I did consider that when it was at 2Gb, but I've decided to go with a 3-
day purge instead of 5 days. The data is actually typically dead after 3
minutes, so this is just a matter of helping me grab "post-mortem" info
really. The automatic purge should keep the whole thing running sweetly
now.

/Matthew Jones/
Thu, Nov 2 2006 6:58 AMPermanent Link

Hmm, thanks both for the NULL the blobs idea. I didn't think of that. The
solution I now have (see my other post) resolves the whole thing.

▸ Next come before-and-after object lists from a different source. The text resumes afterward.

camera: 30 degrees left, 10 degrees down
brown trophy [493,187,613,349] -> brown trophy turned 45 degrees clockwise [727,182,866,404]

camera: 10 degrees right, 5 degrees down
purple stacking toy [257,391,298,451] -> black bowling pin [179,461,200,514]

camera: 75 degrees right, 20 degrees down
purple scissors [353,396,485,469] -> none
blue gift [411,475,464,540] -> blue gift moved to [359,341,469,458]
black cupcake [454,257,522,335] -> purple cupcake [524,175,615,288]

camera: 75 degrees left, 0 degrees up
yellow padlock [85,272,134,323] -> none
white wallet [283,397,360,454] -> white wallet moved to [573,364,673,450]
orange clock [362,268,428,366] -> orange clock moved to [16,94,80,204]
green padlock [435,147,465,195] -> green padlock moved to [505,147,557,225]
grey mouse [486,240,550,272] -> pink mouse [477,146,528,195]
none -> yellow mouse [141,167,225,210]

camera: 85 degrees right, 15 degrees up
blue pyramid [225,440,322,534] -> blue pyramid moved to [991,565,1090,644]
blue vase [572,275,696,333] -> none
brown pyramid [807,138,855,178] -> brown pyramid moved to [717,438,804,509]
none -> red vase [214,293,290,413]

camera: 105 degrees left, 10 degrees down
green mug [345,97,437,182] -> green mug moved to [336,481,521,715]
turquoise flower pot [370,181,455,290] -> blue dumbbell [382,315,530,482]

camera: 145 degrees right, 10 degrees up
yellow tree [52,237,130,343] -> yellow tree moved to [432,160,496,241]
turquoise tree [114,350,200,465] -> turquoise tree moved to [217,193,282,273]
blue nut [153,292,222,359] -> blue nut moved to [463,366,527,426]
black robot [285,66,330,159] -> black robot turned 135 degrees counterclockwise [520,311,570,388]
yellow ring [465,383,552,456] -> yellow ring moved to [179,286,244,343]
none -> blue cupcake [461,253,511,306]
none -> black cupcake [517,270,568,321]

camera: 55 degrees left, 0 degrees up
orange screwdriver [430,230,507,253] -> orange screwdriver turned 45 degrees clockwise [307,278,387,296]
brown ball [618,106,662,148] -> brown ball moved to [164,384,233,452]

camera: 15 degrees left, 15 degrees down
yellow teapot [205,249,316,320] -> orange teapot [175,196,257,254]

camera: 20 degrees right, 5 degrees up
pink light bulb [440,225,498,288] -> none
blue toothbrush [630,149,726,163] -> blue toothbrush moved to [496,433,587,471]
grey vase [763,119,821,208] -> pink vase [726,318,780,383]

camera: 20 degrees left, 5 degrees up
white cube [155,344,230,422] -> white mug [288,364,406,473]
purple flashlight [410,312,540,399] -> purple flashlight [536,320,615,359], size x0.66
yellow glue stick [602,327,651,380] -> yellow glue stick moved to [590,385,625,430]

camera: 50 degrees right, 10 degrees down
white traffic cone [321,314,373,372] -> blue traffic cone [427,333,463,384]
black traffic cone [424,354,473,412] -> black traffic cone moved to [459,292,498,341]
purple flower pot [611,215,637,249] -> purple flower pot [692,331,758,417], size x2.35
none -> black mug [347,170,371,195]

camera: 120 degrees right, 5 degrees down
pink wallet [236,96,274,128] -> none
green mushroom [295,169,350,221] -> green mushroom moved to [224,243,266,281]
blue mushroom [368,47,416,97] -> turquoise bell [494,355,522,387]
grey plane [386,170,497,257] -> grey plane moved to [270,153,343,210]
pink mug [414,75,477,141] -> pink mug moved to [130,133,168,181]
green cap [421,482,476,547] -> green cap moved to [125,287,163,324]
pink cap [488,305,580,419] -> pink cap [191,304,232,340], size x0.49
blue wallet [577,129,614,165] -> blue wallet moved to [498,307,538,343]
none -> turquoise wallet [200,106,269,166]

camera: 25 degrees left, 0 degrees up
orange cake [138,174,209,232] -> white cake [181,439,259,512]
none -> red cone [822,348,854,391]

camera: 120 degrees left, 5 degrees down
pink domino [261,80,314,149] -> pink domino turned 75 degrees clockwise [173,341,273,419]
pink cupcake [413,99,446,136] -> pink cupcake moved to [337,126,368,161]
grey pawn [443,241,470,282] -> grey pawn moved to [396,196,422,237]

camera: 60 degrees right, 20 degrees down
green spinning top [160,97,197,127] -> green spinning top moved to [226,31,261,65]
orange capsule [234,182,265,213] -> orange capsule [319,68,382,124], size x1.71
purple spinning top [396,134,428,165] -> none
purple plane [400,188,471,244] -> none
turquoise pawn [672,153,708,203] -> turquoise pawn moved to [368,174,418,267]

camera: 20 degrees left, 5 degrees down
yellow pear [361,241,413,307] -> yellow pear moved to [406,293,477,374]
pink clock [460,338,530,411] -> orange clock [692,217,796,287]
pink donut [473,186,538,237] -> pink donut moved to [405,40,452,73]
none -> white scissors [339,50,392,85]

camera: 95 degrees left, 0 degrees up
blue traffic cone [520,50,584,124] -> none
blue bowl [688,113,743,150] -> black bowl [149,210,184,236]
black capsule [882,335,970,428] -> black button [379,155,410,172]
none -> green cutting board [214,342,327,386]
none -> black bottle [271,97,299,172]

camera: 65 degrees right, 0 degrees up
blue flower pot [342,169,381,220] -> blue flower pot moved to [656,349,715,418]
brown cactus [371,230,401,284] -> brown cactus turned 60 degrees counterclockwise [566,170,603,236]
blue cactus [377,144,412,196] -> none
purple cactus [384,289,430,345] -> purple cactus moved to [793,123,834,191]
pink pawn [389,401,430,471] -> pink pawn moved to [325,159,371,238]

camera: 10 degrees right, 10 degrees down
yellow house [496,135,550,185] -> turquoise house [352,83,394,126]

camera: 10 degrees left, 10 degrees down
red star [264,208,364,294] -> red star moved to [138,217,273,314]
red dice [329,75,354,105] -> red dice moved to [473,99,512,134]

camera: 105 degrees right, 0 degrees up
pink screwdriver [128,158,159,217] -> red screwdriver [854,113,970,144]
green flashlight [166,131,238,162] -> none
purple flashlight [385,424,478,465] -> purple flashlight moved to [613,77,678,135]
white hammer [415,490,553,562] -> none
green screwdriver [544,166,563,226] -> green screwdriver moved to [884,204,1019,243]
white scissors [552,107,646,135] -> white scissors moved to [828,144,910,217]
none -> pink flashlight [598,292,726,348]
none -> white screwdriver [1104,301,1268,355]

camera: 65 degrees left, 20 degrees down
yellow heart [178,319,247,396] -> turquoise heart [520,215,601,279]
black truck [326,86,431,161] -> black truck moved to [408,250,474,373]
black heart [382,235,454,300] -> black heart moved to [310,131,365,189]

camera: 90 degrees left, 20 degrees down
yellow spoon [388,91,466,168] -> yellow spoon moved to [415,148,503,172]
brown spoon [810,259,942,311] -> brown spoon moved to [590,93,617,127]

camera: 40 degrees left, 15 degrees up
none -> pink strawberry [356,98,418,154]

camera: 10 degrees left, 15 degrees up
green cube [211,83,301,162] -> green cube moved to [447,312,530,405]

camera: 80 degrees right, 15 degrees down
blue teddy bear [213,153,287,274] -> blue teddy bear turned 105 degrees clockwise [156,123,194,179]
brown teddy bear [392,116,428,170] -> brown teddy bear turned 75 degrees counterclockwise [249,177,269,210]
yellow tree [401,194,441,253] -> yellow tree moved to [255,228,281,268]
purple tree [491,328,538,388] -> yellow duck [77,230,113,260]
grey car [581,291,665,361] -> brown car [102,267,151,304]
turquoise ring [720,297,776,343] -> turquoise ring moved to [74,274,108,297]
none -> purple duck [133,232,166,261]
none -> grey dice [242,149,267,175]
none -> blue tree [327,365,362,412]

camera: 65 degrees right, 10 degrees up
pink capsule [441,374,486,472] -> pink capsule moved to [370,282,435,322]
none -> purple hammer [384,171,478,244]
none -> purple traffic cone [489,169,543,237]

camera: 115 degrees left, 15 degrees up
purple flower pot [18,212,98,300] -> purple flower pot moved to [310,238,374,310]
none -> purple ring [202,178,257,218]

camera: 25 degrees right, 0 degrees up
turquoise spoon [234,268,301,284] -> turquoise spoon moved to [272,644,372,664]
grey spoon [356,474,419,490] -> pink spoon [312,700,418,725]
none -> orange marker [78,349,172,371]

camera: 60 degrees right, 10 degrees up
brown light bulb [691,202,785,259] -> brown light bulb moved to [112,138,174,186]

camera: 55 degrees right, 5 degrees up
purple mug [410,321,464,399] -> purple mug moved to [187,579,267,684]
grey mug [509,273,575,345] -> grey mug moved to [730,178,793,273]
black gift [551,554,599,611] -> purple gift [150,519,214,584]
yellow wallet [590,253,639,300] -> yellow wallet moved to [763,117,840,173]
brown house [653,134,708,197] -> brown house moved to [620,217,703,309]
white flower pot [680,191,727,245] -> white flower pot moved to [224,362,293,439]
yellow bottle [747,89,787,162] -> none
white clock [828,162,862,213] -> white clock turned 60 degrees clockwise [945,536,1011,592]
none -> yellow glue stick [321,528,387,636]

Hours of
locked database now at tens of seconds with no lock-out.

/Matthew Jones/
Thu, Nov 2 2006 12:58 PMPermanent Link

adam
As a small additional note, I have an application which stores an organisation's emails,
initially with attachments stored inside the database as BLOBs ... these are often large.

In the end I have moved all the attachments out of BLOB fields & save them to disk as
files, the application then loads them via reference by FileName from a CHAR field in the
database.

It is a lot quicker & honestly I think that is how it ought to be! Databases are
fundamentally about metadata (ID's, linkfields etc) not about huge BLOBs of files ... so I
am very happy to work it that way.

In another application where the user wanted attachment-type files "hidden away" I used
the (now open source) Abbrevia code to create a custom ZIP file format & shoved all the
files in that. It worked really well (though there were only a few 100 meg of files) & was
very quick to save & access, not much slower than standard file-access. I could save a
FileName in the database & reference the file using this (from inside the ZIP). The
Abbrevia code was insanely easy to work with ... I seem to remember the whole thing took
me less than half a day.

If you were to create date-based ZIPs (say 1 per day) you could follow a similar design
... and delete older ZIPs (for specific days), simultaneously SQL DELETEing older rows
when you wanted to "Flush out" older materials.

Adam Brett

Thu, Nov 2 2006 1:58 PMPermanent Link

Hmm, I'll think about that. Ease of maintenance is one of the requirements
of this system. It was designed so that, as just happened, when the
support person phones up and says it hit 4Gb in two days again, I can just
say "delete the filestore.* files" and on restart it re-creates and off it
goes again. They haven't of course installed the new one I gave them this
morning. With loads of files, it would end up falling over Windows' stupid
delays as Explorer loads up its view with hundreds of files.

/Matthew Jones/
Fri, Nov 3 2006 4:11 AMPermanent Link

Roy Lambert

NLH Associates

Team Elevate Team Elevate

adam


Interesting. I used the Eudora model (attachments stored on disc, separate database (tables) for each email folder) in the first email enabled app I wrote. I'm now moving to storing attachments in a table along with the message and just having one table for all folders. The reason I decided to change was that in a multi user system if an email is moved or deleted then moving or deleting  attachments can go wrong if the attachment is currently open.

It makes admin and searching so much easier if there's just one table.